Davide GombaDecember 13th, 2010

Great Tutorial from TronixStuff about the less known Arduino AREF Pin. First: what is resolution?

We measure resolution in the terms of the number of bits of resolution. For example, a 1-bit resolution would only allow two (two to the power of one) values – zero and one. A 2-bit resolution would allow four (two to the power of two) values – zero, one, two and three. If we tried to measure  a five volt range with a two-bit resolution, and the measured voltage was four volts, our ADC would return a value of 3 – as four volts falls between 3.75 and 5V.

What is AREF?

AREF means Analogue REFerence.

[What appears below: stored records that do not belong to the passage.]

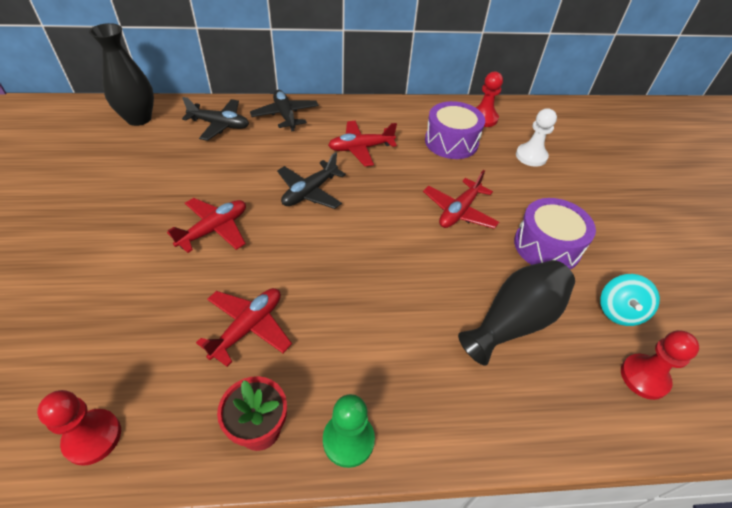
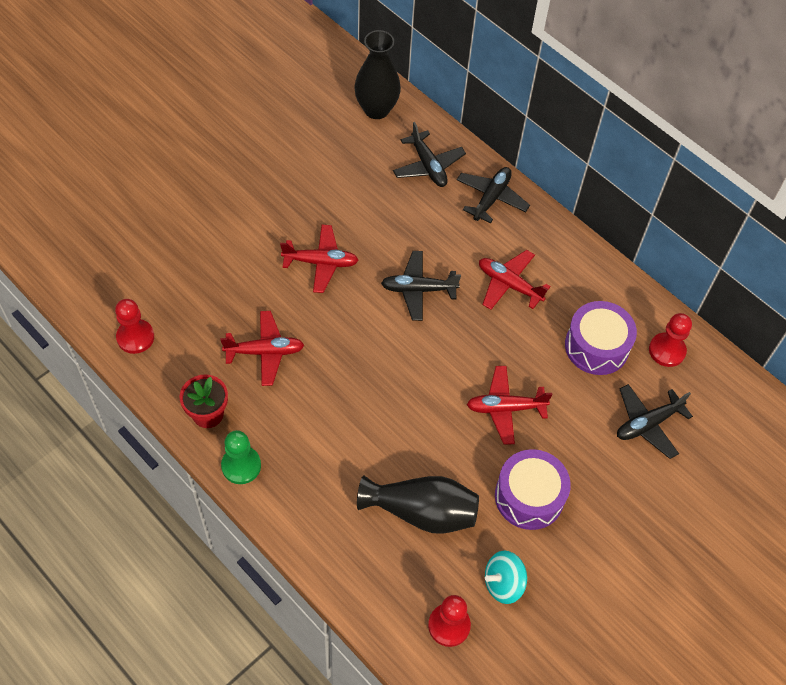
camera: 50 degrees right, 10 degrees up
white pawn [516,108,557,167] -> black plane [617,384,693,459]

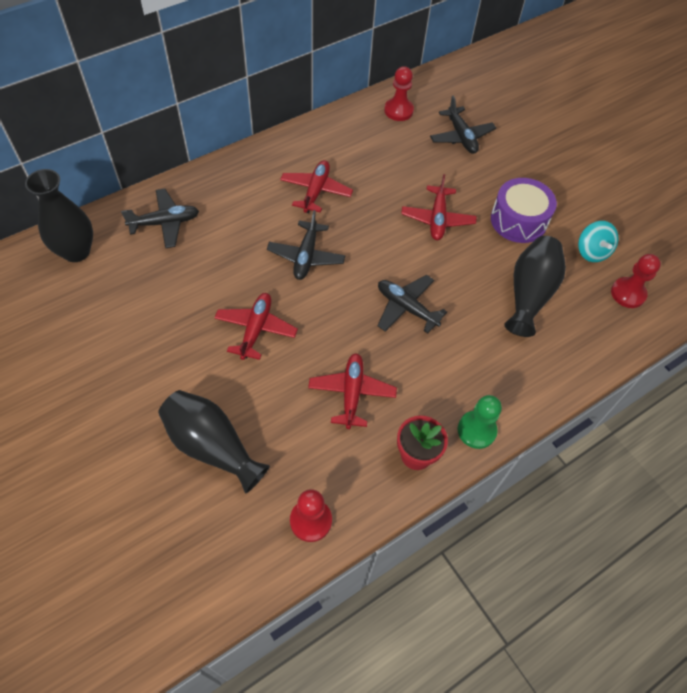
camera: 80 degrees left, 0 degrees up
black plane [457,167,530,223] -> black plane moved to [377,275,447,334]
red plane [479,250,551,310] -> red plane turned 150 degrees clockwise [280,160,353,213]
purple drum [565,301,637,375] -> none
none -> black vase [158,390,270,494]

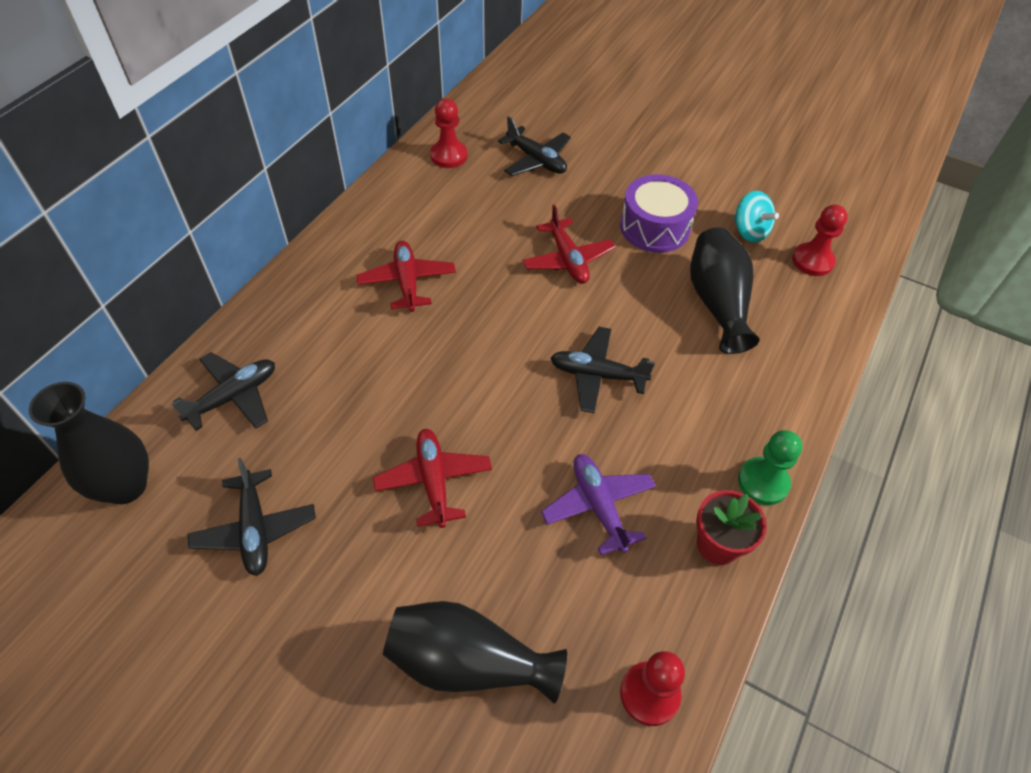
camera: 25 degrees left, 5 degrees down
black plane [267,210,345,280] -> black plane moved to [188,458,316,576]
red plane [308,353,397,429] -> purple plane [541,454,656,555]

It allows us to feed the Arduino a reference voltage from an external power supply. For example, if we want to measure voltages with a maximum range of 3.3V, we would feed a nice smooth 3.3V into the AREF pin – perhaps from a voltage regulator IC. Then the each step of the ADC would represent 3.22 millivolts.

Read on this well detailed tutorial via [TronixStuff]

2 Responses to “Tutorial: Arduino And The AREF Pin”

  1. Quswar Says:

    Why there are 6 pins on it? On which pin we have to provide reference voltage?

  2. Quswar Says:

    Sorry my Bad, I perceived the wrong pin!